--- START ---

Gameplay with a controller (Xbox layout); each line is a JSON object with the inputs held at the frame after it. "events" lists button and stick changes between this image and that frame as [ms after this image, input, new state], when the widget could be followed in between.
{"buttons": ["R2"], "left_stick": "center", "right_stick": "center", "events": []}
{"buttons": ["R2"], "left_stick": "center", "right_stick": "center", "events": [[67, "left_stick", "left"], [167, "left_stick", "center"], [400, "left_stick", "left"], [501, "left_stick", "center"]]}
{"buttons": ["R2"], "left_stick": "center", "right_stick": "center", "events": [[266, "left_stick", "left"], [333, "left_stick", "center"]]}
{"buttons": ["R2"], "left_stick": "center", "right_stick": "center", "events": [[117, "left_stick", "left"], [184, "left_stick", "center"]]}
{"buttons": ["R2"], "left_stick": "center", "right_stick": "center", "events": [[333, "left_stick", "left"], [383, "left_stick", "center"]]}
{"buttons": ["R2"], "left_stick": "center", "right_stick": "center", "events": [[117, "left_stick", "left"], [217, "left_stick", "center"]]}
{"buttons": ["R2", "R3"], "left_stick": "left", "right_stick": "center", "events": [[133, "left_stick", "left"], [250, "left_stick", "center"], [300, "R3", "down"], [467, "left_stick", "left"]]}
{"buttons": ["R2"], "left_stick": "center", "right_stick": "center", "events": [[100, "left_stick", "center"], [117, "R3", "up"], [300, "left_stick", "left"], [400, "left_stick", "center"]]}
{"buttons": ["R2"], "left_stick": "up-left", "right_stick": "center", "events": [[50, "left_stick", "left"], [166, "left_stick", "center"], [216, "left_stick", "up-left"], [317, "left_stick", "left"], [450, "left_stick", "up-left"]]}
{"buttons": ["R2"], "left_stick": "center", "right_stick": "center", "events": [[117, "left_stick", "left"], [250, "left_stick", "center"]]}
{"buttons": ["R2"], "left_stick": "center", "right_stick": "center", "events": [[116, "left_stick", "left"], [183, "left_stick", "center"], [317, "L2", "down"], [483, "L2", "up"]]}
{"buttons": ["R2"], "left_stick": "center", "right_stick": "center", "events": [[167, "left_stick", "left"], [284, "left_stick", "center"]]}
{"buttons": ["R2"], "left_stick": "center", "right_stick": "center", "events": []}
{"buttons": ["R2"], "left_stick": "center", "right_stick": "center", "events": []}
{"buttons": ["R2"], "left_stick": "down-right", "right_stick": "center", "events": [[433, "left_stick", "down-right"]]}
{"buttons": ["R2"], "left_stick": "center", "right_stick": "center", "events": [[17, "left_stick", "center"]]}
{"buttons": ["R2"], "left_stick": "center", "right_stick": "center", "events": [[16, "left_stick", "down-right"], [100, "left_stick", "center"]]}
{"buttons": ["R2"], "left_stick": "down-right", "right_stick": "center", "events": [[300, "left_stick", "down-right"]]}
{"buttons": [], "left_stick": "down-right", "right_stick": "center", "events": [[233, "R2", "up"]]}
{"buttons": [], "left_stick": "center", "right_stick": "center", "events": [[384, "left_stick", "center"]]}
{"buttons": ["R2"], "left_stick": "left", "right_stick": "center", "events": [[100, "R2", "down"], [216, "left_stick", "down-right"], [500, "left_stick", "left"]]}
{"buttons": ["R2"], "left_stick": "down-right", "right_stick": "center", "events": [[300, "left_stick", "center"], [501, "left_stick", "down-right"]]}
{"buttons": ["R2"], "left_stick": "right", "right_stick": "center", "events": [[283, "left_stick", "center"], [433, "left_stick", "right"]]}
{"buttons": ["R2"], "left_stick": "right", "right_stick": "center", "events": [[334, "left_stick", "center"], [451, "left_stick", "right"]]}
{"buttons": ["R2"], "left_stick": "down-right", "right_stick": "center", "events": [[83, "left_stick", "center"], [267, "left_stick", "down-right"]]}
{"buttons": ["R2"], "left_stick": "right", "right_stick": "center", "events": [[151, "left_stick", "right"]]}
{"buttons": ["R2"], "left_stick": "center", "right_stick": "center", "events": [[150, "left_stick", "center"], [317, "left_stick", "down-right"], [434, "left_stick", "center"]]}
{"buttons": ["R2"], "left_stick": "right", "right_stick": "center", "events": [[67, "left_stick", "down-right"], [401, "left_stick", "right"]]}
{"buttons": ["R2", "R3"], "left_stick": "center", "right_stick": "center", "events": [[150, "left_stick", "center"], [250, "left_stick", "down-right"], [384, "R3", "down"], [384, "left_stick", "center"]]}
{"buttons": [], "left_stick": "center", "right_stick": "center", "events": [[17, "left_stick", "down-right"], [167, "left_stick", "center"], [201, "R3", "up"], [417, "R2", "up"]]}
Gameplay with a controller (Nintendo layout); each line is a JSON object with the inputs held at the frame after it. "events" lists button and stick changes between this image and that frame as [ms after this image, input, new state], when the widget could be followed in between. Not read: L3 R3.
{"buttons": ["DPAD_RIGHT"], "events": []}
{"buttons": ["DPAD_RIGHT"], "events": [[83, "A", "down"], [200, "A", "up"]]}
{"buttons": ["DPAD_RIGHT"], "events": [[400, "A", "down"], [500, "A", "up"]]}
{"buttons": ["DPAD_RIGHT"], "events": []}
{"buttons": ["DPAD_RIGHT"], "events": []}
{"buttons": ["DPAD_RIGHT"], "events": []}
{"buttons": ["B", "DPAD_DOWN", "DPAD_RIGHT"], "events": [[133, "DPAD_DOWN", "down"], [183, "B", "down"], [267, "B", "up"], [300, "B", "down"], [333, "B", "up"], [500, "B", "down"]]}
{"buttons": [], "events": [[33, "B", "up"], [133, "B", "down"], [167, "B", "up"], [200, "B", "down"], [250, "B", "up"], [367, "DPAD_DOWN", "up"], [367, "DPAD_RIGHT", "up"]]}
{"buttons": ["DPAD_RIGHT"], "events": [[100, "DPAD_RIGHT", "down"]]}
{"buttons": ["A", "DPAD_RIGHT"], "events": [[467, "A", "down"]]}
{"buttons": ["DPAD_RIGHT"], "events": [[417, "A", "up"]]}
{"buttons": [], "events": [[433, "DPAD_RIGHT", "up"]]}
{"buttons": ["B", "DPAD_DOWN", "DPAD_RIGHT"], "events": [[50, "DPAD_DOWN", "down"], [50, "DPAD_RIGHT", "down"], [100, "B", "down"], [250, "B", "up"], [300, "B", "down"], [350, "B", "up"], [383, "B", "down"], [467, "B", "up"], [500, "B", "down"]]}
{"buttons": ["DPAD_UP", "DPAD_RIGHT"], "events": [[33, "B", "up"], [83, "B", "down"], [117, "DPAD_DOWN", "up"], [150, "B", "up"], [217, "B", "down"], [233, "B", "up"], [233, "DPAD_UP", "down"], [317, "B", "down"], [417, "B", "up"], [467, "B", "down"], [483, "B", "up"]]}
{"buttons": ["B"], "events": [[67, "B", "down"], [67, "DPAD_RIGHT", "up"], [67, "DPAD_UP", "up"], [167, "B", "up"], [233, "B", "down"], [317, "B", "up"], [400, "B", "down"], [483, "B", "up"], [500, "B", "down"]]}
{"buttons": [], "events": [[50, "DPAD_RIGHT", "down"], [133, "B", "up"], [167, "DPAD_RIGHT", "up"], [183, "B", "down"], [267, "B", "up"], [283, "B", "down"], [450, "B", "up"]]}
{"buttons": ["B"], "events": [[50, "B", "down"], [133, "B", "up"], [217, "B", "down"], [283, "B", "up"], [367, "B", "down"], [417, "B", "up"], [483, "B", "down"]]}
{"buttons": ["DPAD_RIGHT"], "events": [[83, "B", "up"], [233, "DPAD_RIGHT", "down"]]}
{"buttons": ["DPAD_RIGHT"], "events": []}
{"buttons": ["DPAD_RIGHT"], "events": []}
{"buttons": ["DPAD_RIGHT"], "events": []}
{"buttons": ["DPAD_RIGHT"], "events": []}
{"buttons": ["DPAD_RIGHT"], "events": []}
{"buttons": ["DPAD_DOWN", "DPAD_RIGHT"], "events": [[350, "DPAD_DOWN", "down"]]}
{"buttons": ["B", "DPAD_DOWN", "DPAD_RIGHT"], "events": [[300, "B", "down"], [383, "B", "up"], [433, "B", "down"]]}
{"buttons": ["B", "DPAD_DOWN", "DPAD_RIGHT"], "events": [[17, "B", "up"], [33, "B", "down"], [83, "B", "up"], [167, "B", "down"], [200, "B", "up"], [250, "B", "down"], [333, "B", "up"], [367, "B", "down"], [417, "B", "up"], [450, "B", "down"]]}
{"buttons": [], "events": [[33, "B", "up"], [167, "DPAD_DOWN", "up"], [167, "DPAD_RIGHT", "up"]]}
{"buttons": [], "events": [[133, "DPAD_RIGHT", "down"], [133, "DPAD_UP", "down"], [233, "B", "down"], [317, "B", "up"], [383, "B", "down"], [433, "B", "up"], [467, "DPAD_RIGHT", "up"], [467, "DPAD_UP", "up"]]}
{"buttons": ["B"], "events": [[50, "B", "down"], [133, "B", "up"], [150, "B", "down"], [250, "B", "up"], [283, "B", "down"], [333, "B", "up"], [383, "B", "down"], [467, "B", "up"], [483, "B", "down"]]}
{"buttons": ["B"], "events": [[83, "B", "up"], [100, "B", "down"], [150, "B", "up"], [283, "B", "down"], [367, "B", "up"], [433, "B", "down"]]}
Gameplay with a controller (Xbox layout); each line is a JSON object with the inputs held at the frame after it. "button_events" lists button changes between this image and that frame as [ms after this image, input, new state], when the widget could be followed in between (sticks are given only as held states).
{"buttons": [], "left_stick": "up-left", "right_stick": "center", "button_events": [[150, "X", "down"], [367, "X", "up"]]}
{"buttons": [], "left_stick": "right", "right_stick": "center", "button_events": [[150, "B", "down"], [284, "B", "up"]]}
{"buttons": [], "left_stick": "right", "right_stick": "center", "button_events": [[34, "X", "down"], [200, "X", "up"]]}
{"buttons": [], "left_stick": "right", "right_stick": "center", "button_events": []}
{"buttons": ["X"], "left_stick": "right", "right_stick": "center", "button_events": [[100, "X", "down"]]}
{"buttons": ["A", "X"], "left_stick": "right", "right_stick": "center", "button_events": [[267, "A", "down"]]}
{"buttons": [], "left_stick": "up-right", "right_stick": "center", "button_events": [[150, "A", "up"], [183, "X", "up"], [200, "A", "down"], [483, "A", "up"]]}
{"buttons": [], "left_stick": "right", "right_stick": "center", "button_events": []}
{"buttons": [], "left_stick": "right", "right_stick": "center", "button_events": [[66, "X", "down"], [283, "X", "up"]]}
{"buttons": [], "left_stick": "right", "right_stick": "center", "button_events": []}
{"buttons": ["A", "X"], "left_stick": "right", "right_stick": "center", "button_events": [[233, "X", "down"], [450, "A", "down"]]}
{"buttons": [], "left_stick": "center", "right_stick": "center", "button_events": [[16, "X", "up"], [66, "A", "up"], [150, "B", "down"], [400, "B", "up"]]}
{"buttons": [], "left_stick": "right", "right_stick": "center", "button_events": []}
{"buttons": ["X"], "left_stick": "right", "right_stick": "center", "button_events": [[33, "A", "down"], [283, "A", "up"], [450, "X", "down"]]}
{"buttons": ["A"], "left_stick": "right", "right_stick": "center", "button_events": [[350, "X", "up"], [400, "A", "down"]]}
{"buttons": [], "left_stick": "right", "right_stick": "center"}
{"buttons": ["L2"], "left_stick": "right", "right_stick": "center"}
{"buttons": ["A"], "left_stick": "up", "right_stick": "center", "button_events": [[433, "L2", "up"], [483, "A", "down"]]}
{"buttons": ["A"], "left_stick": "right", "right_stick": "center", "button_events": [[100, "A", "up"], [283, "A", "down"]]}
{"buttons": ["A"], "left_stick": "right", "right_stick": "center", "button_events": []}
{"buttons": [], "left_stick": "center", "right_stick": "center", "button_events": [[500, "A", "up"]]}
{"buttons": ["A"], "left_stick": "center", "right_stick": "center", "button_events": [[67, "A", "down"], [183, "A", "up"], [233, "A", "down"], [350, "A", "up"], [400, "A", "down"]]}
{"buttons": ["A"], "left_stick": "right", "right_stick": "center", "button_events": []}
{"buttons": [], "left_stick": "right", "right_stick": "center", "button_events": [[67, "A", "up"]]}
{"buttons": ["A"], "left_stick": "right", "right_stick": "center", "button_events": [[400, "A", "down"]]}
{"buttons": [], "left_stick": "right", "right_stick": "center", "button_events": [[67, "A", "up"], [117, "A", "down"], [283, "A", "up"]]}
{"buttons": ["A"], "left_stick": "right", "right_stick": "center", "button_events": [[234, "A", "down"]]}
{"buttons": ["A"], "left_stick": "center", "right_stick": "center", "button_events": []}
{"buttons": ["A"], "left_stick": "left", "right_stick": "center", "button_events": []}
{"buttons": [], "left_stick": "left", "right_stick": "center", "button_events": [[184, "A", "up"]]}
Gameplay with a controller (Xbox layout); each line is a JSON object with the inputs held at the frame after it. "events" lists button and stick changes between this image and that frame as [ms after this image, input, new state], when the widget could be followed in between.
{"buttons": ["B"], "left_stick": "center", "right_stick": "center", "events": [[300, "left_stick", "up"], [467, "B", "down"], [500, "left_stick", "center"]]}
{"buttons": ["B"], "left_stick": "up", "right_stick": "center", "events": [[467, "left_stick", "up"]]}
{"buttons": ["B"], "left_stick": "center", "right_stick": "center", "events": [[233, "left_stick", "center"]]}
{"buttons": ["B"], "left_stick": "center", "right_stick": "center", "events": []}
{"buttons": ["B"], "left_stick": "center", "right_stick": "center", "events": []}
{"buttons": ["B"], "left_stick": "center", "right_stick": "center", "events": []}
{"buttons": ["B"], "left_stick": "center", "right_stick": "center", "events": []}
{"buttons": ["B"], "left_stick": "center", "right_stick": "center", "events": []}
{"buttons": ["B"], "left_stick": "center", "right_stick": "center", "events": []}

--- END ---

Every line in the data above that contains the word "when" counts; report how many there are and nothing more.

4